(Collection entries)

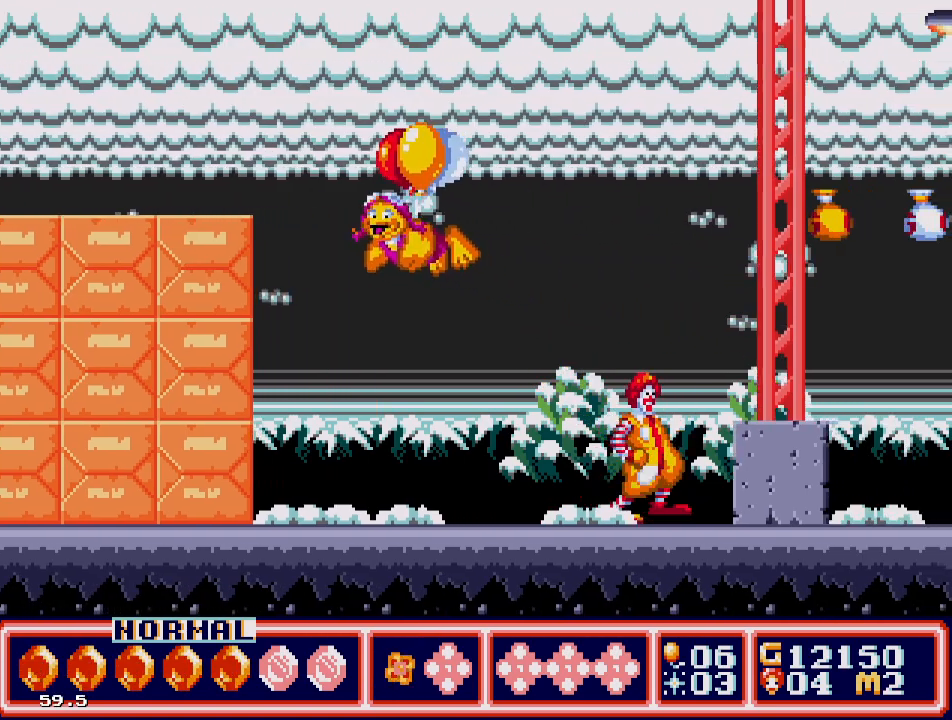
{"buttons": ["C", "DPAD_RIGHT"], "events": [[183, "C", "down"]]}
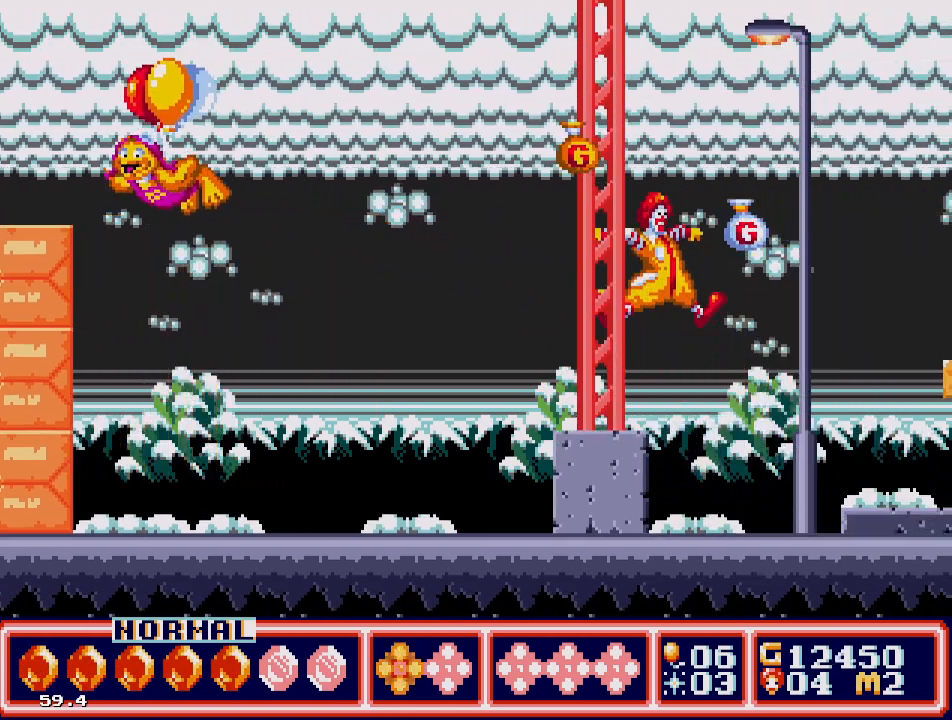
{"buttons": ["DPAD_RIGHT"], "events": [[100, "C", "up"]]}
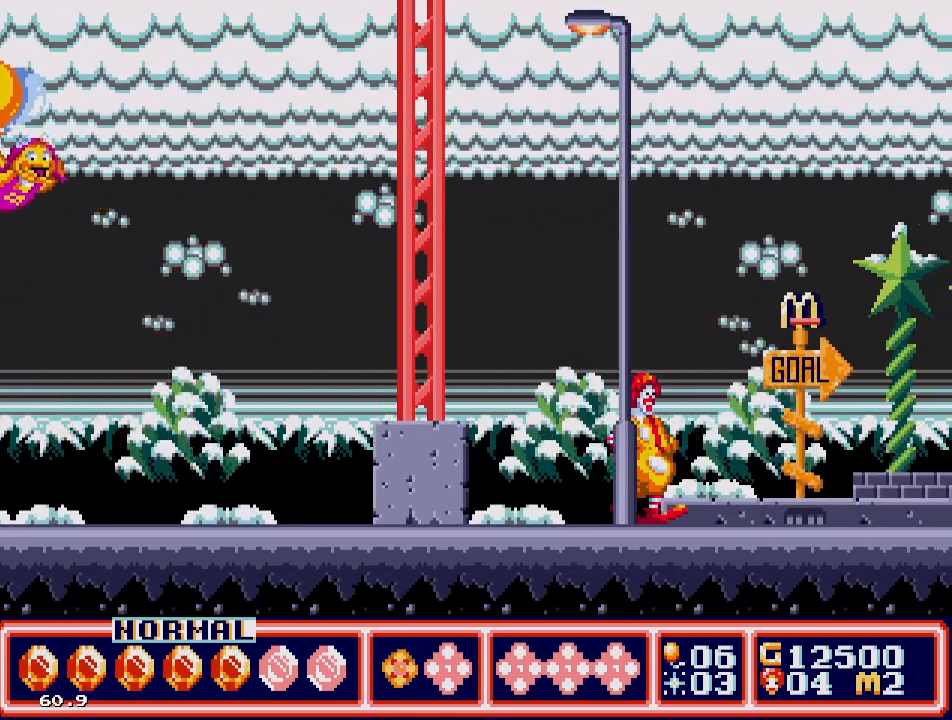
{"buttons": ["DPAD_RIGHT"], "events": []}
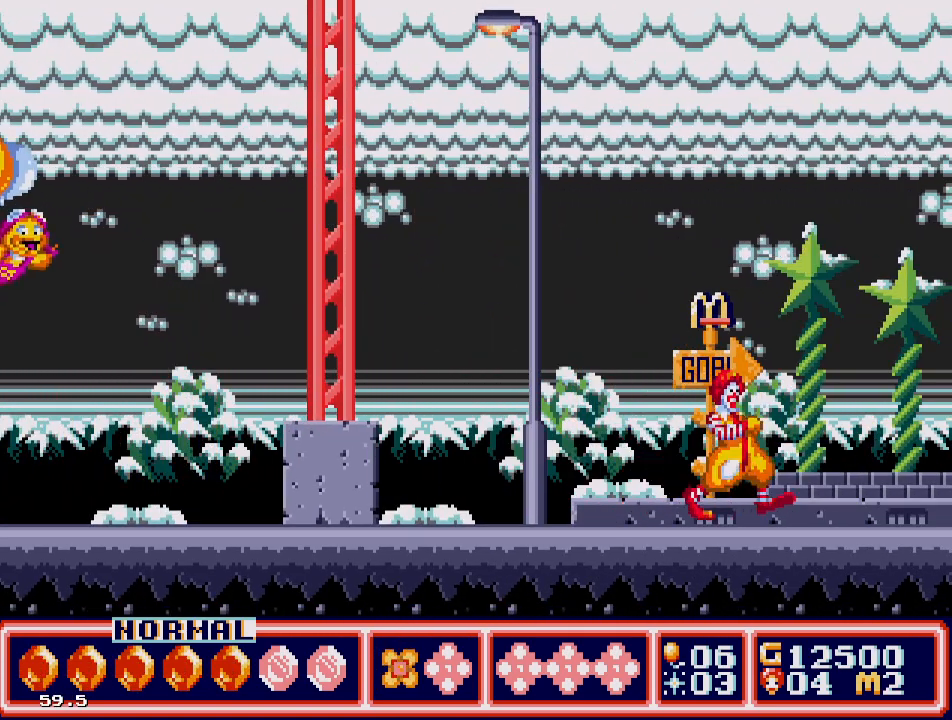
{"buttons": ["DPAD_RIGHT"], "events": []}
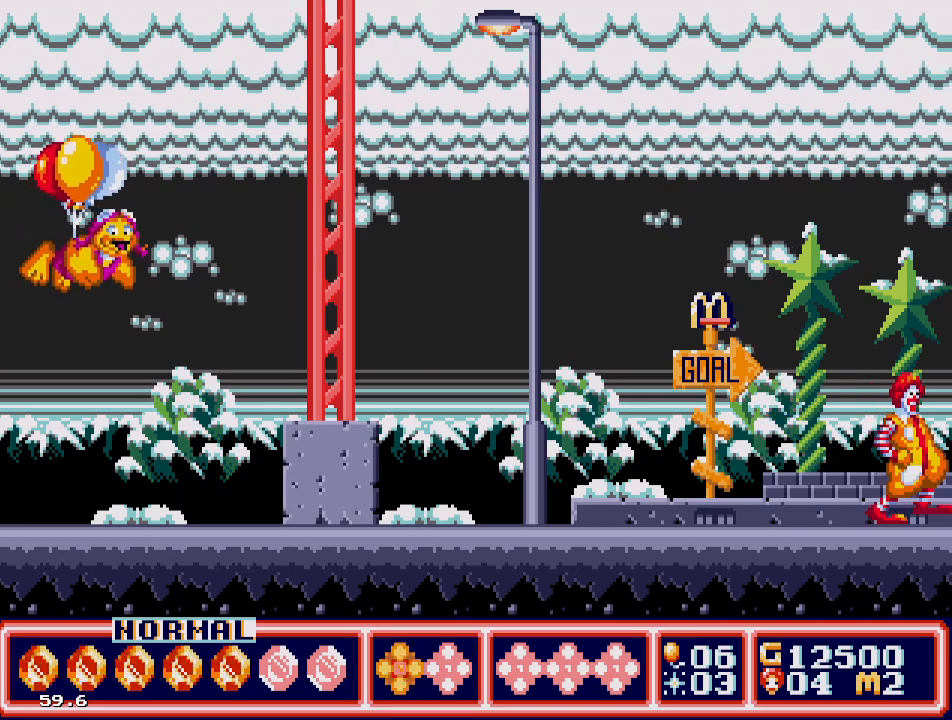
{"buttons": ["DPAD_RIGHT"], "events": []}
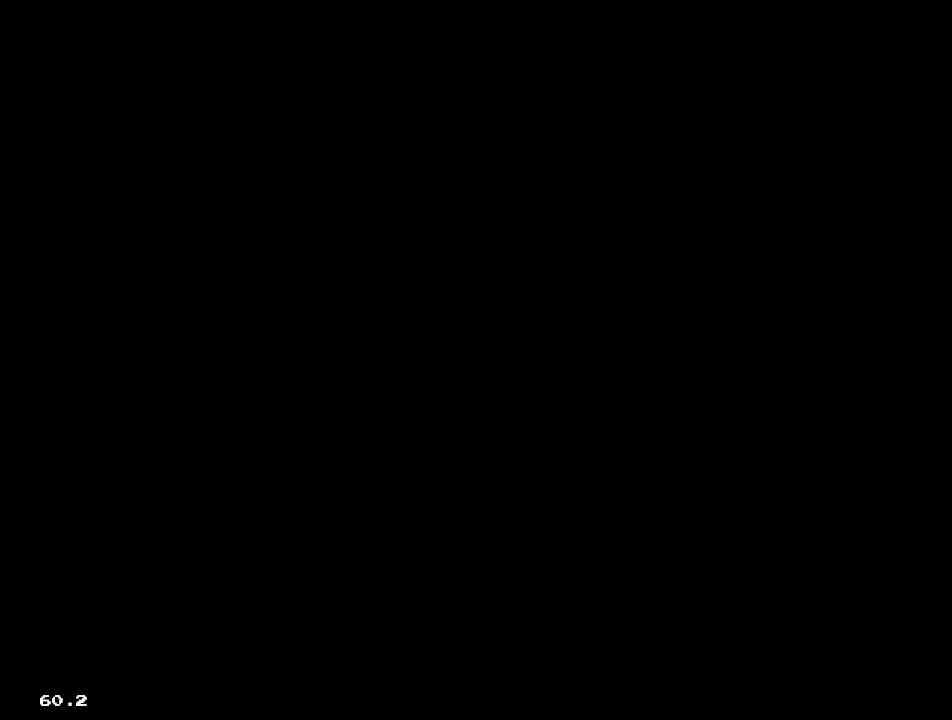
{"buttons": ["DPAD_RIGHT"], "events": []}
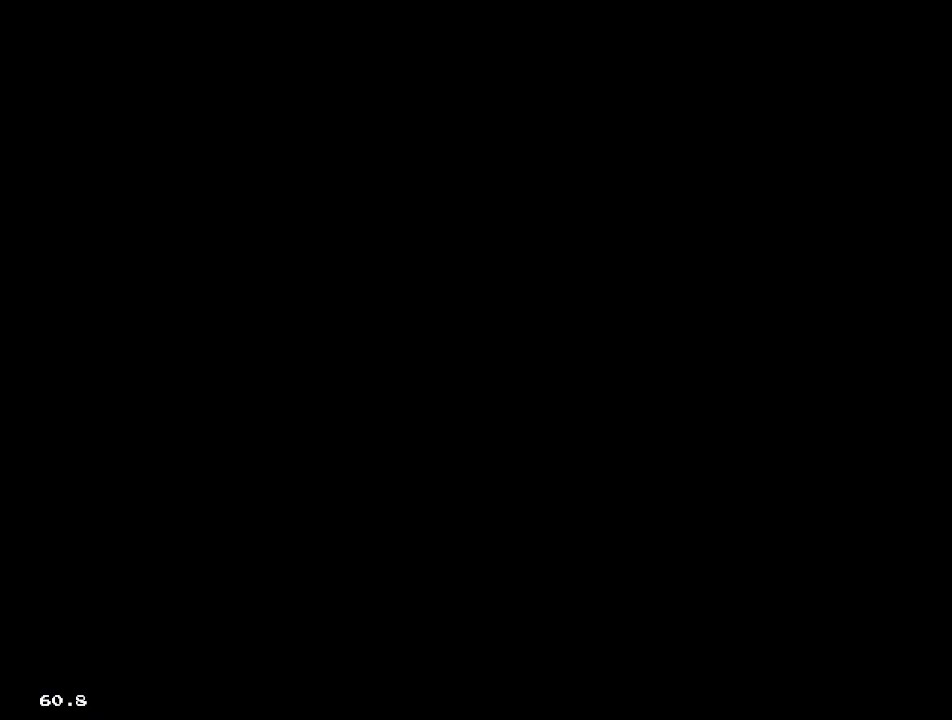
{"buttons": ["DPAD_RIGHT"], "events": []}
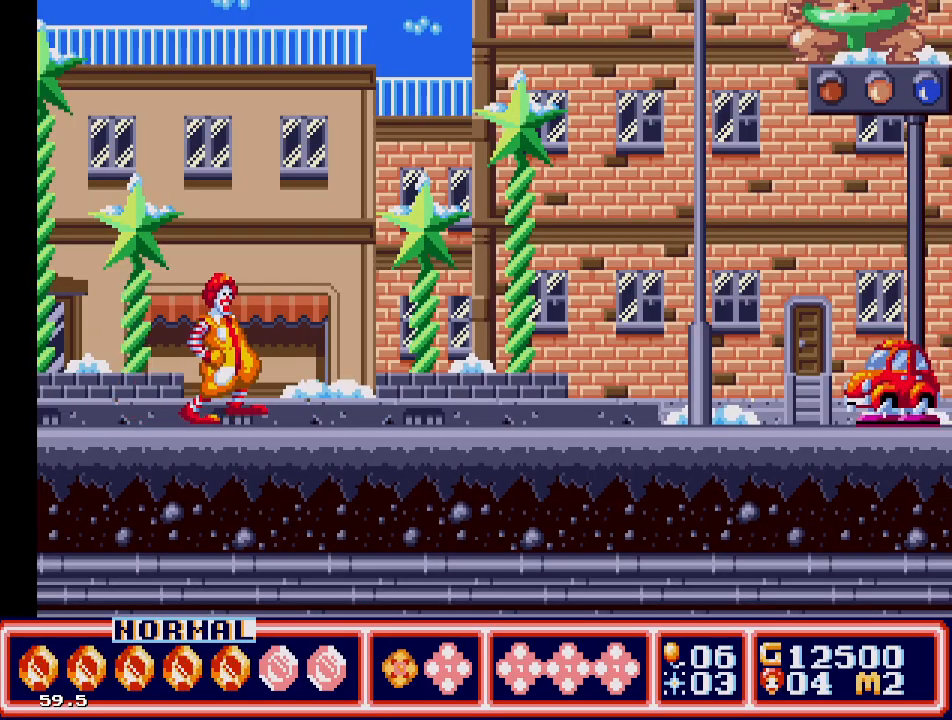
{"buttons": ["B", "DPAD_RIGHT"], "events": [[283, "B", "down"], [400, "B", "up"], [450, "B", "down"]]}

● REQUIREMENT
Where a line above holds the string "down", copy that line.

● WORKED SOLUTION
{"buttons": ["C", "DPAD_RIGHT"], "events": [[183, "C", "down"]]}
{"buttons": ["B", "DPAD_RIGHT"], "events": [[283, "B", "down"], [400, "B", "up"], [450, "B", "down"]]}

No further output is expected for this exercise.